Everyone needs help, but rarely do we think that the best way to help each other is to be constantly working on improving ourselves.⠀
It's kind of like when an airline tells you, in a case of lost cabin pressure, to put your own mask on first before helping others.
If we could detach ourselves from the initial, panicky and anxious, emotional response, we'd be able to make clear logical decisions about the most effective and efficient ways to help others. ⠀
Let me challenge you with a troubling scenario.⠀
Any loving parent would argue that helping their children first is the better course of action. But what if, because you spent so much time struggling to get oxygen, your body slowed and you just managed to cover your child and yourself before needing to take some deep breaths. ⠀
Now, there are other children without masks on, maybe a family is larger than usual and the parents haven't had the time to cover all of their kids yet, or maybe the children are travelling alone. ⠀
Because you prioritized your own child, you are now short of breath and unable to help them. ⠀
On a personal scale you were selfless, but on a global scale you were selfish.

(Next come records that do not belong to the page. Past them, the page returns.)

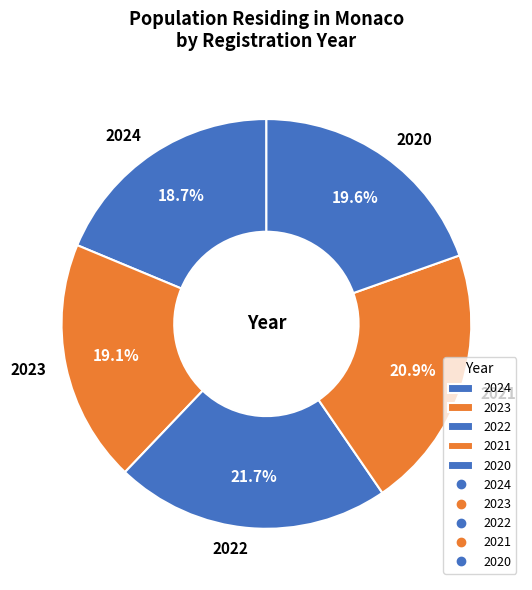

Combined, do 2023 and 2020 account for over 50%?

No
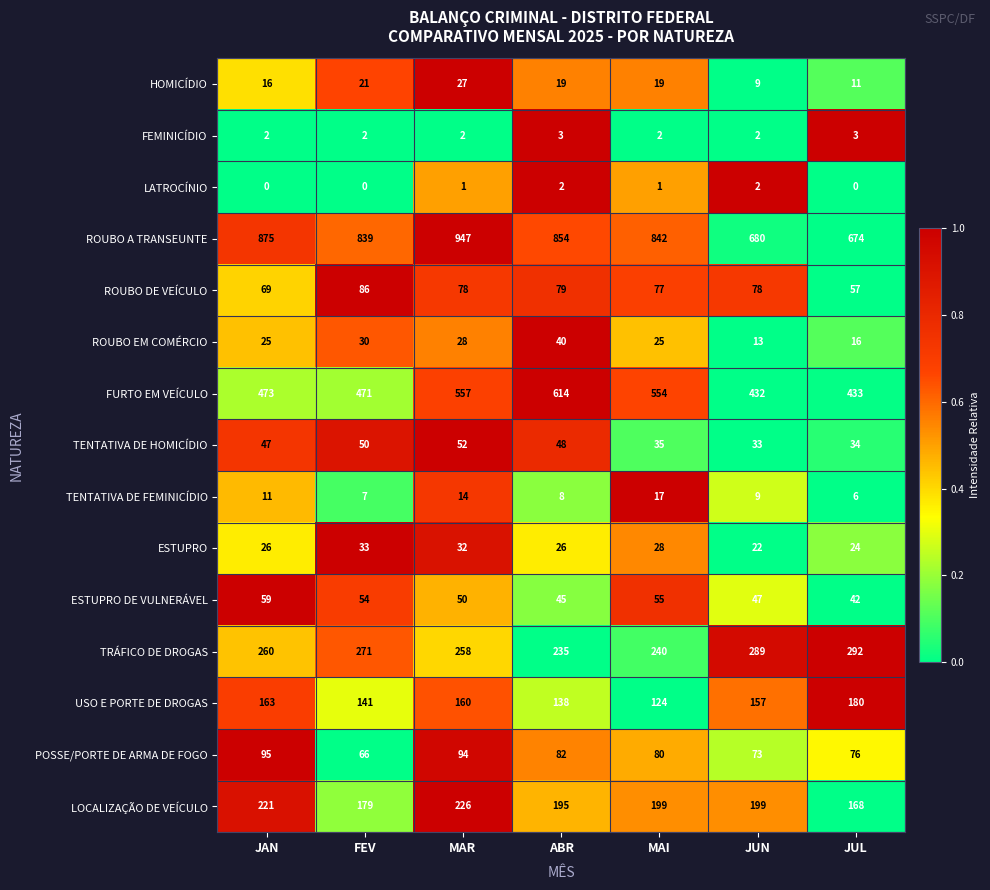

What is the sum of the LOCALIZAÇÃO DE VEÍCULO values at MAI and FEV?

378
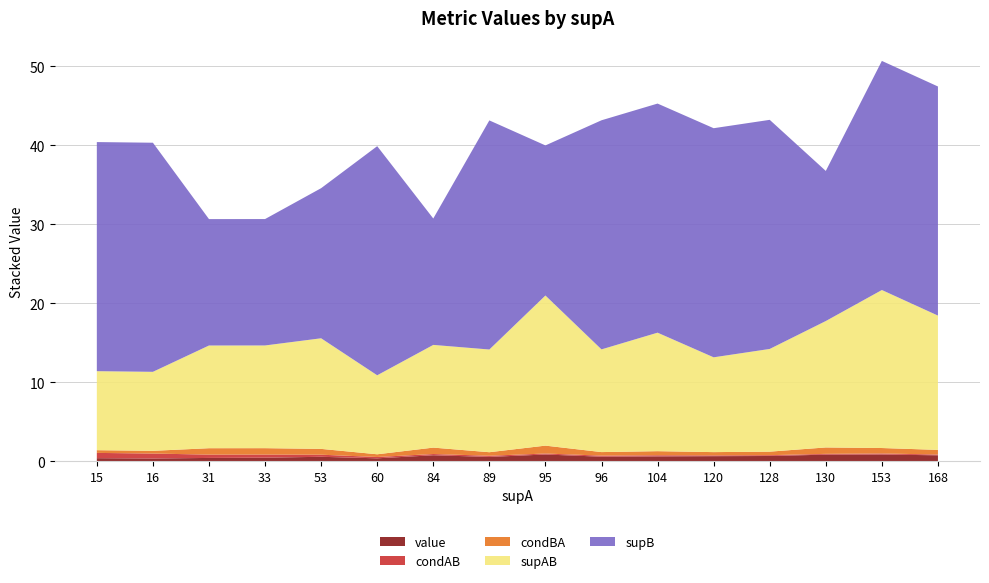

Reading right to left, what are all the values shown in this chart?

value: 0.8	0.9	0.9	0.7	0.7	0.6	0.6	0.9	0.6	0.8	0.4	0.6	0.5	0.4	0.4	0.4
condAB: 0.1	0.1	0.1	0.1	0.1	0.1	0.1	0.1	0.1	0.2	0.2	0.3	0.4	0.4	0.6	0.7
condBA: 0.6	0.7	0.8	0.4	0.4	0.5	0.4	1.0	0.4	0.8	0.3	0.7	0.8	0.8	0.3	0.3
supAB: 17.0	20.0	16.0	13.0	12.0	15.0	13.0	19.0	13.0	13.0	10.0	14.0	13.0	13.0	10.0	10.0
supB: 29.0	29.0	19.0	29.0	29.0	29.0	29.0	19.0	29.0	16.0	29.0	19.0	16.0	16.0	29.0	29.0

Although it's a difficult subject to ponder, adopting this degree of global selflessness or altruism is what Marie Curie or the Stoics are referring to when they say, "we must focus on ourselves first."⠀
⠀Remember though, it is only in order to help others better. ⠀
See if you can catch yourself in those moments of emotionally clouded judgement. Slow things down and "hit the biggest domino" so that every following event is much easier to handle.⠀
The same goes for business and productivity. It's a universal concept.